At the heart of the problem is the standard industry practice of raising and processing animals at the fastest rate and the lowest cost. With over 80 percent of meat in the United States coming from mass production units, consumer fears may be justified. Fortunately, an alternative exists. Studies show that meat from grassfed cattle, such as those raised by Animal Welfare Approved farmers, is less likely to harbor dangerous bacteria.

A 2001* study comparing calves finished in feedlots with calves that stayed out on grass showed that grassfed animals had less E. coli overall, and the E. coli that did show up was a different strand that was much less likely to infect humans. None of the grassfed calves had the potentially lethal O157:h7 strain, whereas all of the grainfed calves had this type of E. coli.

Another study** conducted in 2003 found that, among loads of feedlot and grassfed cattle, 58 percent of the former group carried the campylobacter bacteria. Only 2 percent of cattle raised on pasture had these bacteria, which can cause symptoms including fever, upset stomach, headache and muscle pain.The Animal Welfare Approved husbandry standards require that all beef cattle are raised humanely on pasture, ensuring that they are able to live naturally in a habitat that suits them, and that their meat is a safer choice for consumers.
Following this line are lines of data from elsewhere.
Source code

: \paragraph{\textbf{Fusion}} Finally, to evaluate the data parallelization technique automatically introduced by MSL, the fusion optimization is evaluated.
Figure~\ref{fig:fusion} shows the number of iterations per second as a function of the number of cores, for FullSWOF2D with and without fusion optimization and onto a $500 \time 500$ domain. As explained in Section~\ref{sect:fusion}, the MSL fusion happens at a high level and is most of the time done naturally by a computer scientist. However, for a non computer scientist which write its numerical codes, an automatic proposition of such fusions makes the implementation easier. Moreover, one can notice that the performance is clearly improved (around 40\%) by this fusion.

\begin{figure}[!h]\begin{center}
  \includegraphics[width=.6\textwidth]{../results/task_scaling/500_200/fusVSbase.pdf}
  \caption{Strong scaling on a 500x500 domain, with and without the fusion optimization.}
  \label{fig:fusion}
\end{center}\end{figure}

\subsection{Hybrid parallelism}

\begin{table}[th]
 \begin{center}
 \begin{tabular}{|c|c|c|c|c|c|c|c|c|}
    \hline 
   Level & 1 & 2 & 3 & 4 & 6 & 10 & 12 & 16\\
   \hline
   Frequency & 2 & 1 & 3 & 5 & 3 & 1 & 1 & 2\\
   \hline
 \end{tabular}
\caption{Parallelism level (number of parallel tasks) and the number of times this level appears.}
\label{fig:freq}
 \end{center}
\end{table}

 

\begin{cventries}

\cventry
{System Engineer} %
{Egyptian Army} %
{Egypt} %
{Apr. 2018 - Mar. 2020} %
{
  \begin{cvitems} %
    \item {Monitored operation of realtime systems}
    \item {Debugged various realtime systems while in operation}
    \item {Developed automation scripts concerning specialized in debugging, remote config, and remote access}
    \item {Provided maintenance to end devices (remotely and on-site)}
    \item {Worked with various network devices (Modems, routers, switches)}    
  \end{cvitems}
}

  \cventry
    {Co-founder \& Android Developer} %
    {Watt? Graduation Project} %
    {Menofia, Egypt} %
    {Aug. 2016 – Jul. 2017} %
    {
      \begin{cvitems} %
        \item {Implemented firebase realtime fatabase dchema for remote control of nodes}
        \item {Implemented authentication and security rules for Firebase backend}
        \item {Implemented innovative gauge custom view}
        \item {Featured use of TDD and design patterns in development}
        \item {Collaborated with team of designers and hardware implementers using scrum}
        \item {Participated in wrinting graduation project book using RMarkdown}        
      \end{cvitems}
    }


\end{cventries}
Eatwild is great resource for identifying local safe, healthy and sustainable meat, poultry and dairy products. Also be sure to visit the American Grassfed Association's website for more information on the benefits of grass-fed livestock.

* Russell, J.B., F. Diez-Gonzalez, and G.N. Jarvis, "Potential Effect on Cattle Diets and the Transmission of Pathogenic Escherichia Coli to Humans" Microbes Infect 2, no, 1 (2000) 45-53.
**Bailey, G.D., B.A. Vantelow et al. (2003) "A study of the food borne pathogens Campylobacter, Listeria and Yersinia, in faeces from slaughter-age cattle and sheep in Australia." Commun Dis Intell 2003; 27(2): 249-57.